-- SUPPLIED INFORMATION follows --

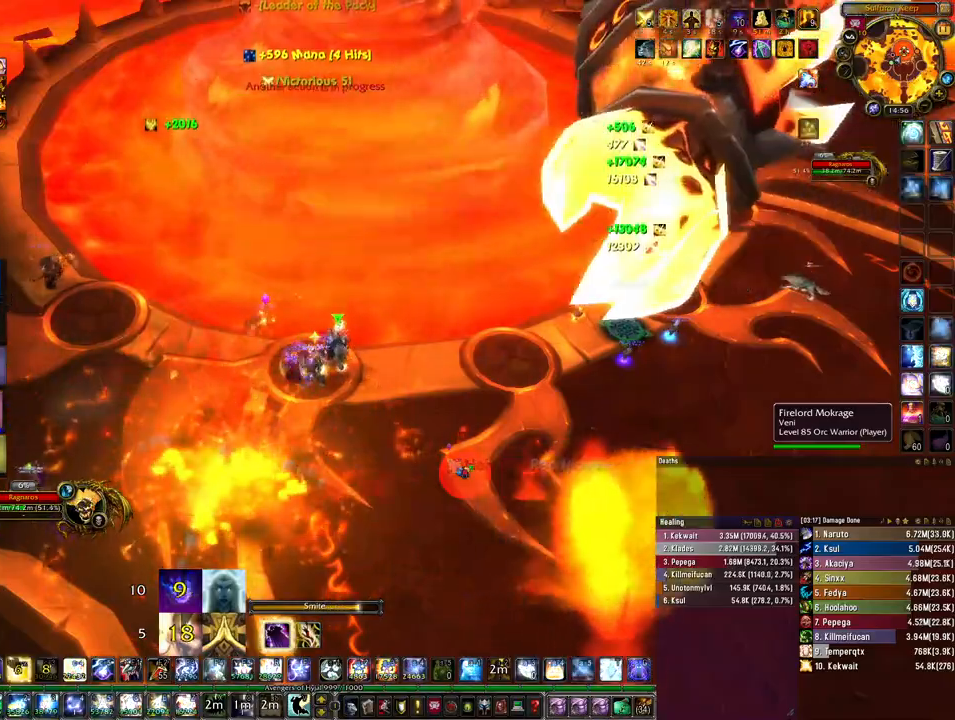
{"keys": ["q"], "mouse": [], "events": [[267, "q", "down"]]}
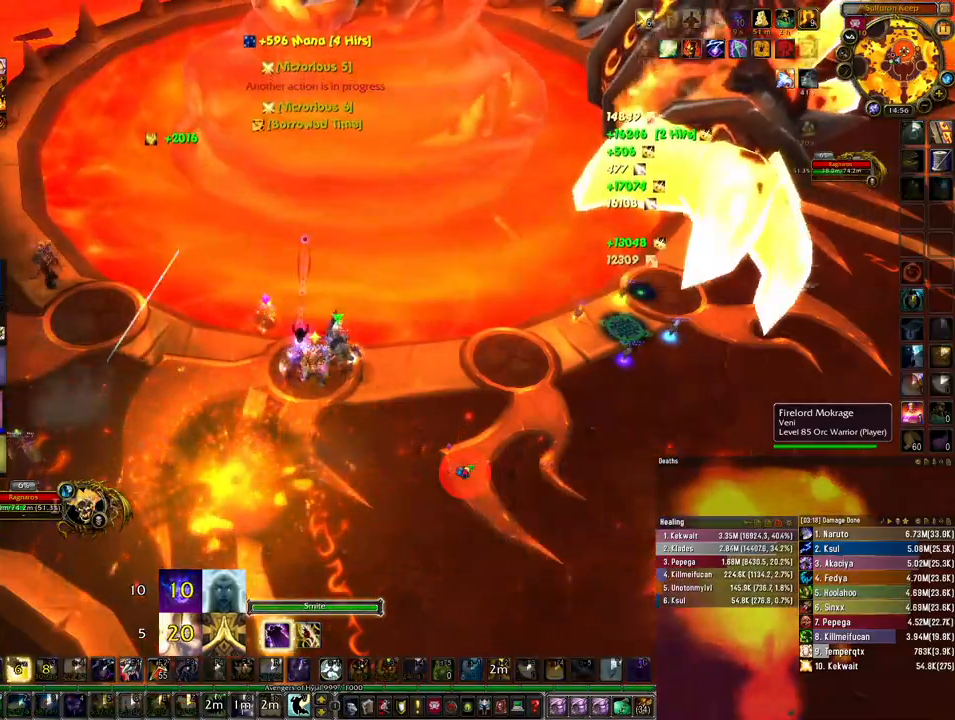
{"keys": ["ctrl"], "mouse": [], "events": [[100, "q", "up"], [233, "ctrl", "down"]]}
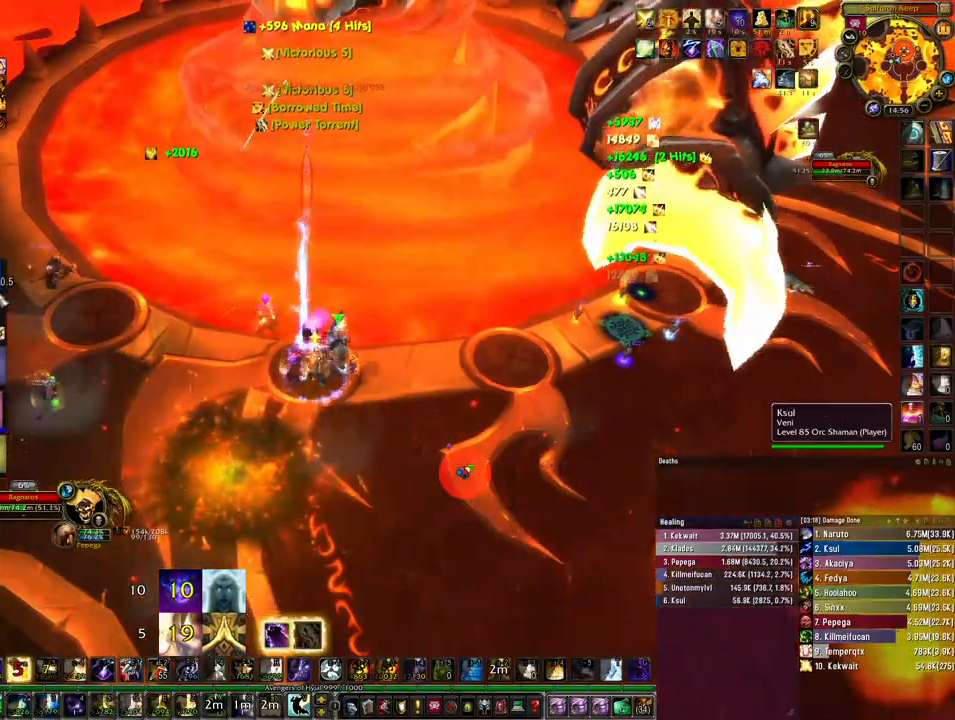
{"keys": [], "mouse": [], "events": [[467, "ctrl", "up"]]}
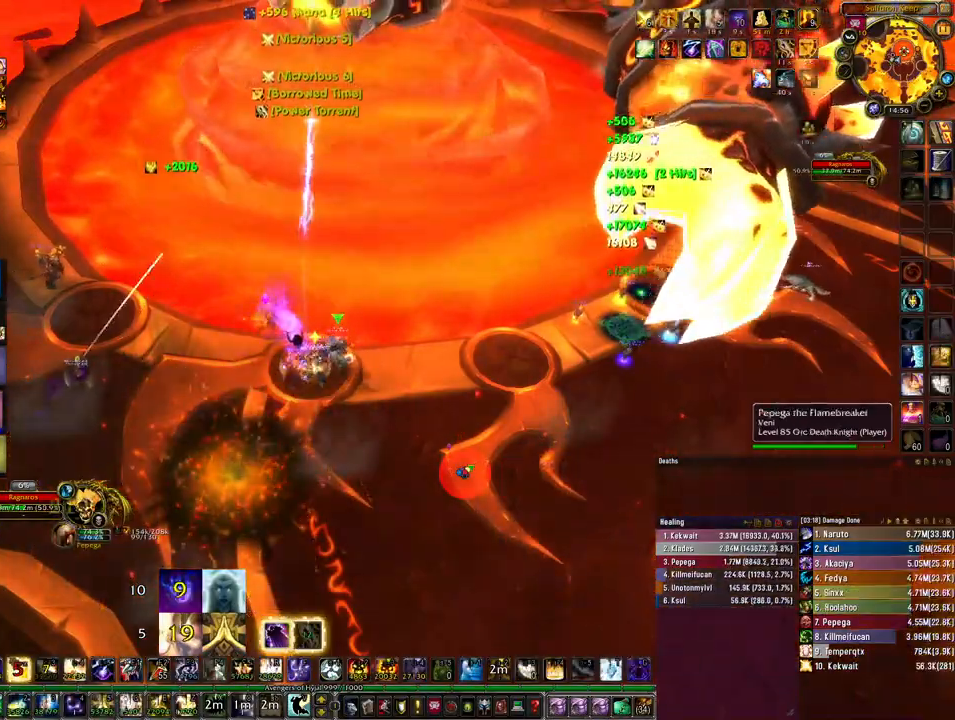
{"keys": ["ctrl"], "mouse": [], "events": [[133, "q", "down"], [233, "q", "up"], [300, "q", "down"], [433, "q", "up"], [467, "ctrl", "down"]]}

-- SUPPLIED INFORMATION concluded --

WHAT TO DO: Show the lines of the material that contain the word "down".

OUTPUT OF THE EXERCISE:
{"keys": ["q"], "mouse": [], "events": [[267, "q", "down"]]}
{"keys": ["ctrl"], "mouse": [], "events": [[100, "q", "up"], [233, "ctrl", "down"]]}
{"keys": ["ctrl"], "mouse": [], "events": [[133, "q", "down"], [233, "q", "up"], [300, "q", "down"], [433, "q", "up"], [467, "ctrl", "down"]]}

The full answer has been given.